Purpose: To determine whether the use of calcium sulfate granules in conjunction with an implantable electrical stimulator is a safe and effective means of attaining spinal fusion.
Study design/setting: A rabbit lumbar fusion model was used to assess a calcium sulfate bone graft substitute in combination with electrical stimulation for spinal fusion.
Methods: Thirty-six adult New Zealand White female rabbits were divided into three groups. Each group underwent a single-level (L5-L6) fusion, receiving 3.0 cc calcium sulfate granules with bone marrow aspirate from the iliac crest. Group 1 had no electrical stimulator applied. Groups 2 and 3 received a 40-microA (Group 2) or a 100-microA (Group 3) implantable electrical stimulator. The animals were sacrificed at 8 weeks, and the rabbit spines were subjected to radiographic assessment, manual palpation, and mechanical testing.
Results: Two rabbits died postoperatively. The radiographic assessment revealed no fusions occurred at the adjacent nonoperated control levels (L4-L5). There were no fusions observed within Group 1, containing the calcium sulfate and bone marrow aspirate alone.
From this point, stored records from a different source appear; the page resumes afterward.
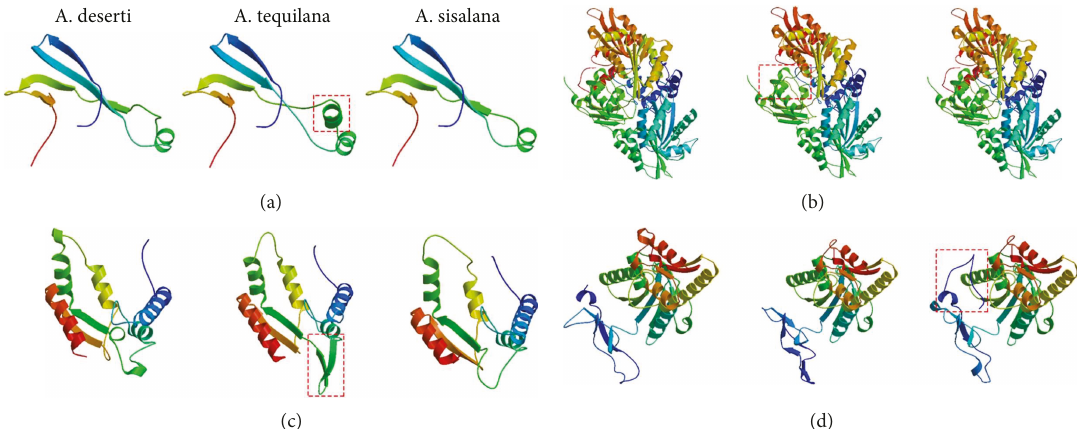
Figure 7: Protein structure model of 6G-fructosyltransferase (a), d-2-hydroxyglutarate dehydrogenase (b), gluconokinase (c), and 6-phosphofructokinase (d) in three Agave species by using Swiss-Model [33]. The signi fi cant structure di ff erence within species was marked in red dotted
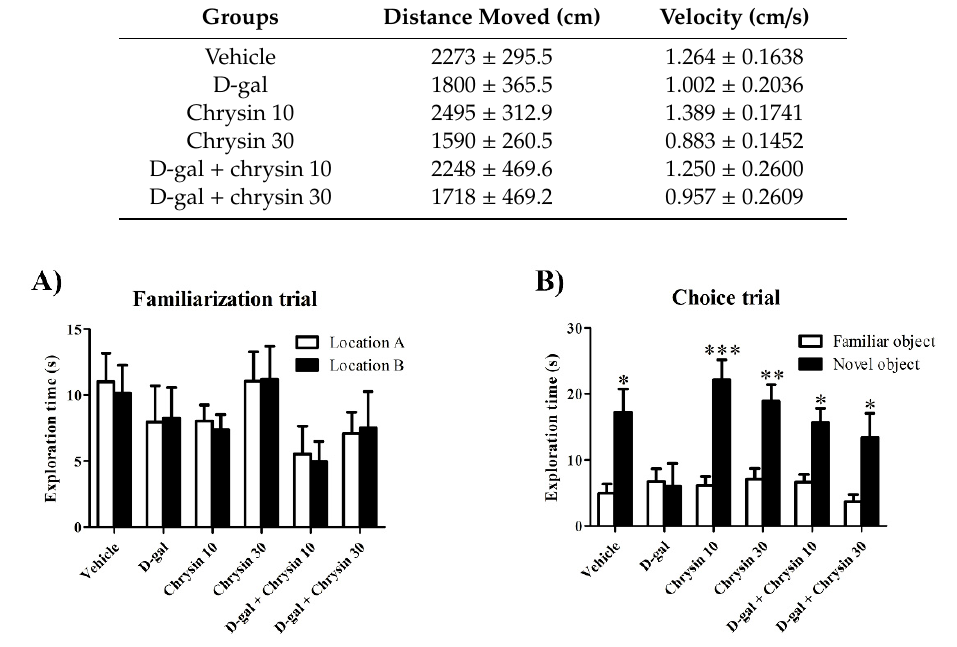
Figure 3. The exploration time (mean ± SEM) of each object in the NOR test after treatment. In the familiarization trial, there was no significant difference between objects A and B in terms of exploration time in any of the groups ( p > 0.05, A ). In the choice trial, the vehicle, chrysin 10, chrysin 30, and D-gal + chrysin groups explored the novel object significantly longer than the familiar object (* p < 0.05, ** p < 0.01, *** p < 0.001, B ), but those in the D-gal group did not ( p > 0.05, B ).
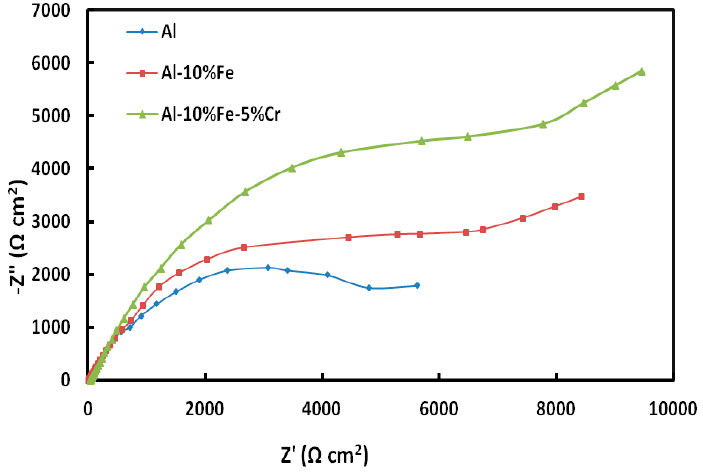
R ct corresponds to a lower j corr .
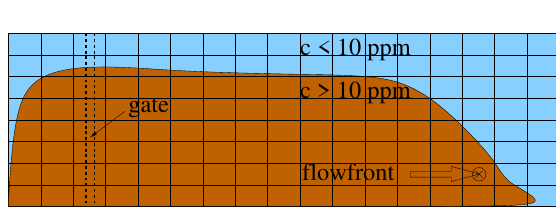
Figure 2. Scheme visualising the definition of the flow front position in the numerical model results.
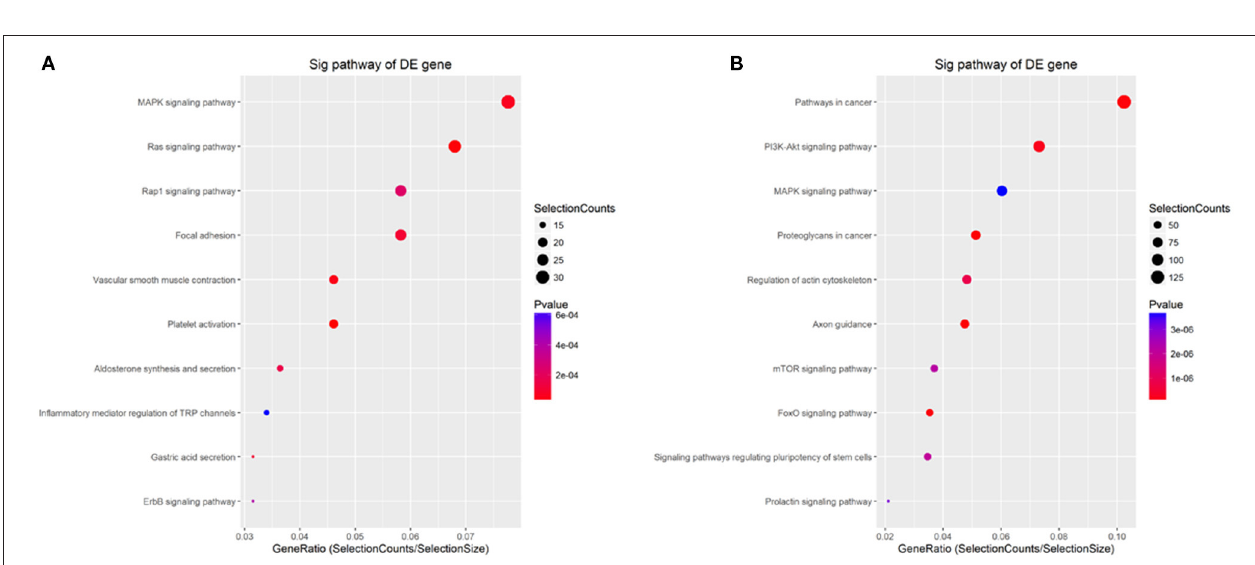
FIGURE 7 | KEGG analysis for the targets of common differentially expressed miRNAs. (A,B) KEGG analysis for the targets of up- and down-regulated common differentially expressed miRNAs, respectively. The p -value denotes the significance of the pathway correlated to the condition. The lower the p -value, the more significant is the pathway. The P -value cut-off is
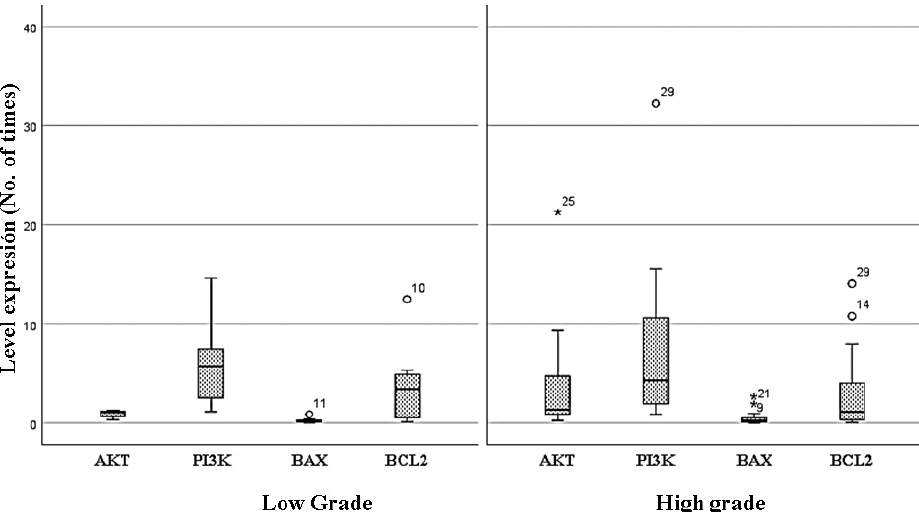
Figure 2. Levels expression in low- and high-grade gliomas. Relative expression levels of AKT, PI3K, BAX, and BCL2 were analyzed by RT-PCR. There was a tendency to increase the expression of AKT in high-grade gliomas, while the expression of PI3K was increased in both low- and high-grade gliomas. Pro-apoptotic BAX showed a low level of expression both in low- and high-grade gliomas, while there is a clear increase in the expression of the anti-apoptotic BCL2 in both glioma grades, however, no statistically significant differences were observed. Asterisks and circles show the samples with the highest level of expression in each group.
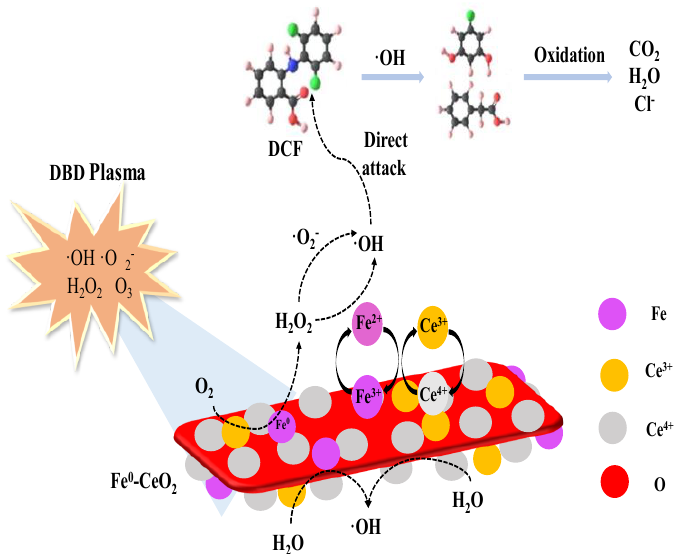
Figure 9. Mechanism of the degradation of DCF by DBD system-Fe0-CeO 2 system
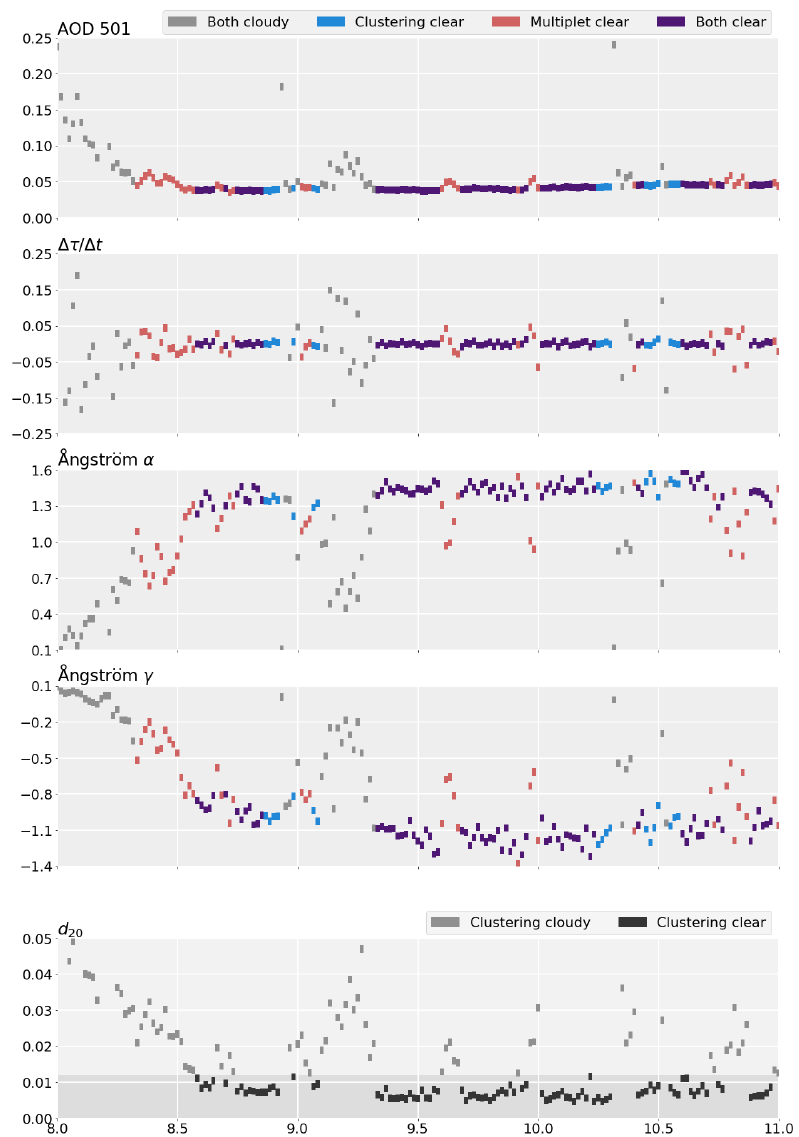
Figure 3. Three hours of an example day (12 March 2020) to illustrate the Clustering method: time series of the four dimensions used, as well as the time series of the distance measure d 20 . Colour of the rectangles codes for the flagging of the data point (see legend). For the distance measure d 20 , points below the threshold, i.e. categorized as clear by Clustering, are coloured dark grey, and cloudy points are in light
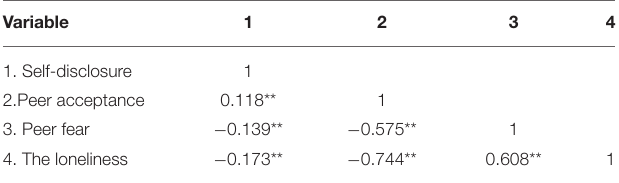
TABLE 1 | Demographics and responses of participants ( N = 830). TABLE 2 | Pearson correlation matrix of variables in Study ( N = 830).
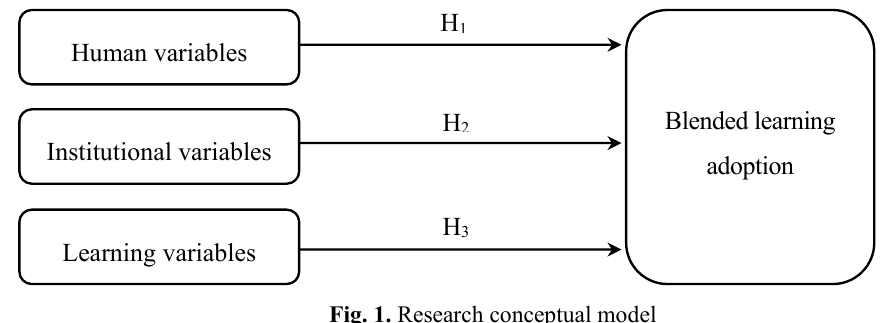
Fig. 1. Research conceptual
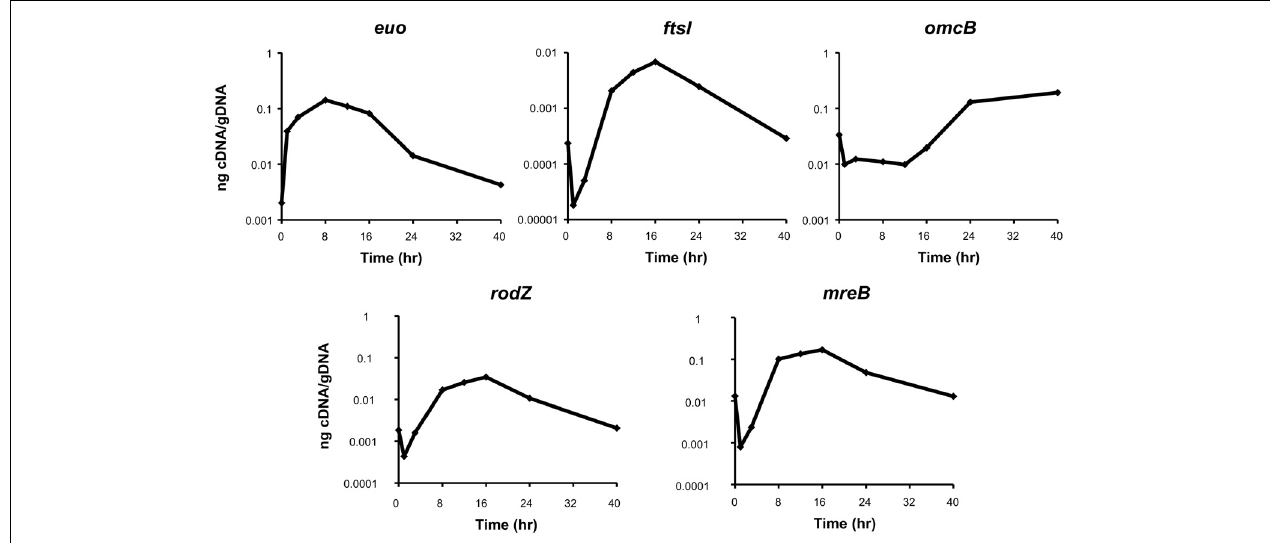
FIGURE 4 | Transcriptional analysis of ct009 / rodZ during the chlamydial developmental cycle. The indicated genes were analyzed by RT-qPCR over a time course of infection with C. trachomatis . The top panels show control genes for EB-to-RB transition ( euo ), RB growth and division ( ftsI ), and RB-to-EB transition ( omcB ). Transcription of rodZ and mreB is shown in the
The sites with the implantable stimulators showed a dose-dependent increase in fusion stiffness. However, no fusion mass in Group 2 or 3 was graded as bilaterally complete.
Conclusion: This study found that calcium sulfate as a bone graft substitute was unsuccessful in promoting spine fusion in a rabbit model. There was radiographic evidence of rapid resorption of the calcium sulfate within 4 weeks after surgery. The use of electrical stimulation created a dose-dependent increase in mechanical competence of the bony mass. However, the addition of direct current (DC) current did not significantly alter fusion rates with calcium sulfate used as the bone graft substitute in this model.